También presentó una profunda reforma de la movilización con mejores salarios para la infantería, contratos temporales, incentivos al reclutamiento, incorporación de extranjeros y una vía para reincorporar a miles de militares ausentes sin recurrir automáticamente al castigo penal. Pero su estilo también generó enemigos: críticos dentro del Ejército reconocían sus avances en drones y digitalización, aunque cuestionaban que un civil sin experiencia militar pretendiera reorganizar una institución inmersa en una guerra existencial. Fedorov, por su parte, terminó convencido de que la resistencia no respondía sólo a diferencias técnicas, sino al rechazo de una parte del alto mando a perder influencia sobre las compras, los recursos y la organización del Ejército. Él mismo admitió que quizá no siempre supo explicar sus reformas, pero ha sido testarudo hasta el final nunca renunció a ellas.

Su salida ha provocado una reacción poco habitual en un país en guerra. Miles de personas se manifestaron en Kiev, Leópolis, Jarkiv, Dnipro, Odesa y otras ciudades para exigir su restitución. Entre los manifestantes había veteranos, voluntarios y militares vinculados a las unidades tecnológicas que consideran a Fedorov el símbolo de la modernización del Ejército. También dimitieron varios altos responsables relacionados con la guerra con drones, mientras parte de la sociedad civil convirtió el relevo en un debate sobre el futuro de las Fuerzas Armadas.

A diferencia que en Rusia, en Ucrania los medios tienen capacidad de criticar al gobierno y medios como el ‘Kyiv Independent’ sostienen que el presidente corre el riesgo de convertir una etapa favorable de la guerra en una crisis interna que desvíe la atención de los problemas de Rusia hacia las divisiones dentro del propio poder ucraniano. Al fin y al cabo, la principal ventaja estratégica de Ucrania ya no reside en tener más hombres o más artillería, sino en innovar más deprisa que Rusia, precisamente el terreno que mejor representaba Fedorov.

El nuevo primer ministro, Sergii Koretskyi, llega con un perfil muy distinto.

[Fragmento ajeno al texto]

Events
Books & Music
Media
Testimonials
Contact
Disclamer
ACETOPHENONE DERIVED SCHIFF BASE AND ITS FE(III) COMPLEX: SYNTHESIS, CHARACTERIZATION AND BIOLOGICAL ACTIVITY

Procedente del sector energético y de la gestión de Naftogaz, ha prometido concentrarse en sostener la economía, garantizar el funcionamiento del sistema energético y mantener el esfuerzo bélico. Su Gobierno transmite una imagen de estabilidad y gestión en una guerra larga. Pero la principal decisión sigue pendiente. Ucrania tiene ya un nuevo Ejecutivo, aunque continúa sin ministro de Defensa. Zelenski ha reorganizado todo el Gobierno sin resolver todavía el conflicto que provocó la mayor crisis política de su mandato desde el inicio de la invasión rusa.